# Video Scaler and Switcher : DVDO



## imbeaujp (Oct 20, 2007)

Hello !

I have a Rotel RSP-1098 AV processor and need HDMI switching and video Scaling from many sources including my computer Windows Media Center.

I need a product that can be controlled via RS-232 to get sync with my Rotel.

Rotel have a product RVE-1060 but it has only 2 HDMI inputs.

I am considering to buy a second hand DVDO iScan VP50




















Does anyone have some experience with video scalers - switchers and system integration ?

DVDO have many products to consider...

Thanks !!!


----------



## cinema mad (Jan 28, 2007)

The DVDO VP50 is A high End VP that can give very good results if set up right...
The RS232 is active and can be used for sending the VP50 commands, The Vp50 can also be used as A pattern Generator with CalMan (calabration software) through its RS232 to bring up the oppropriate internal test patterns when calabrating A display device....
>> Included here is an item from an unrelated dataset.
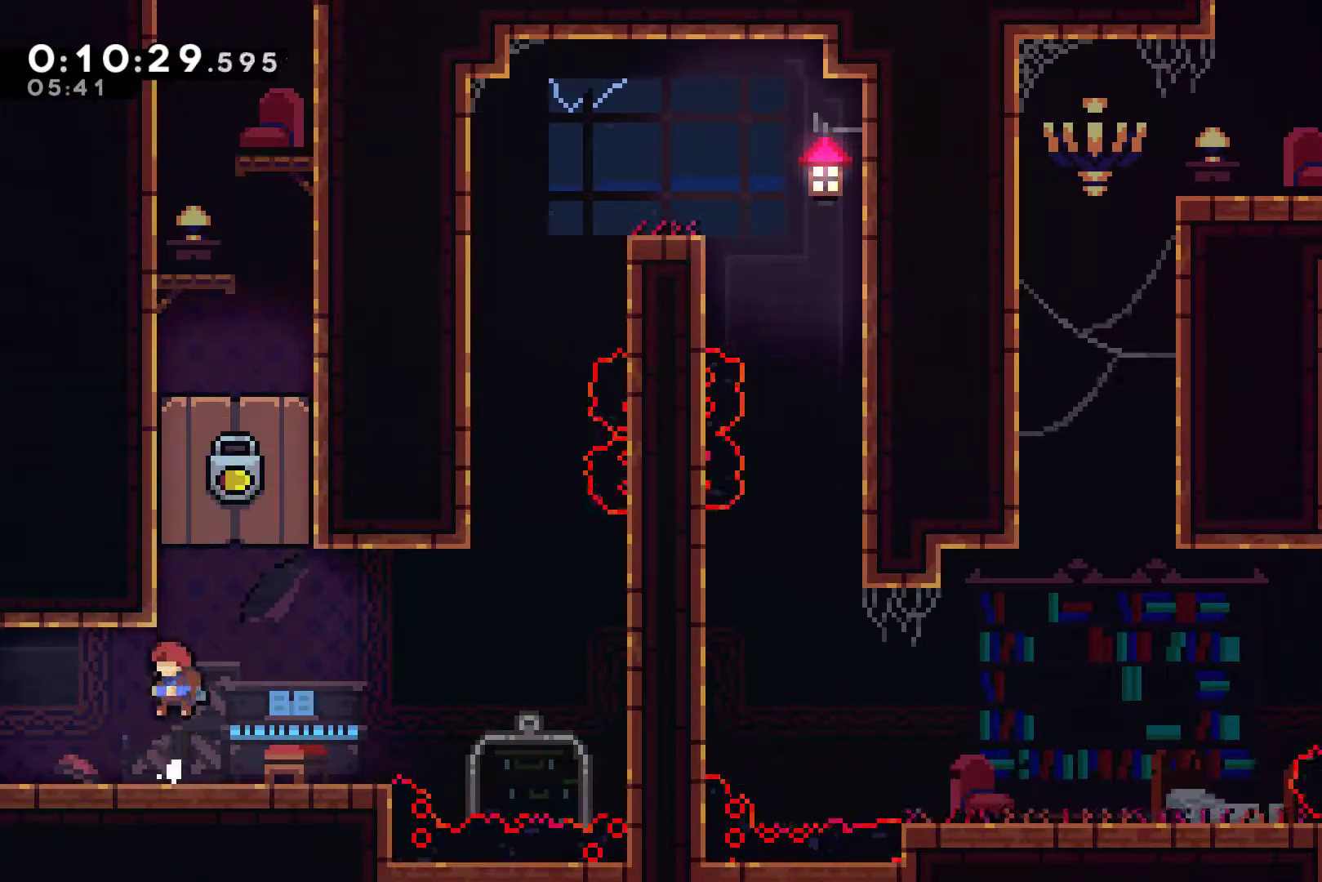
{"buttons": ["A", "DPAD_UP", "DPAD_RIGHT"], "left_stick": "center", "right_stick": "center", "events": [[67, "X", "down"], [233, "A", "down"], [300, "DPAD_RIGHT", "down"], [333, "DPAD_UP", "up"], [400, "A", "up"], [400, "DPAD_UP", "down"], [400, "X", "up"], [433, "DPAD_UP", "up"], [500, "A", "down"], [500, "DPAD_UP", "down"]]}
Hope this helps Cheers....


----------



## tbase1 (Nov 10, 2006)

I could not agree more with buying a out board scaler/switch. I have a key digital hdmi switch/scaler ,coupled with a anamorphic lens, and have to say.....LIFE IS SWEEEEET. The great thing about out board scalers is you get to take a great image out of a hd-dvd or blu-ray player and take it to another level. I'm streaming sd video via media center and even it looks very good . Enjoy


----------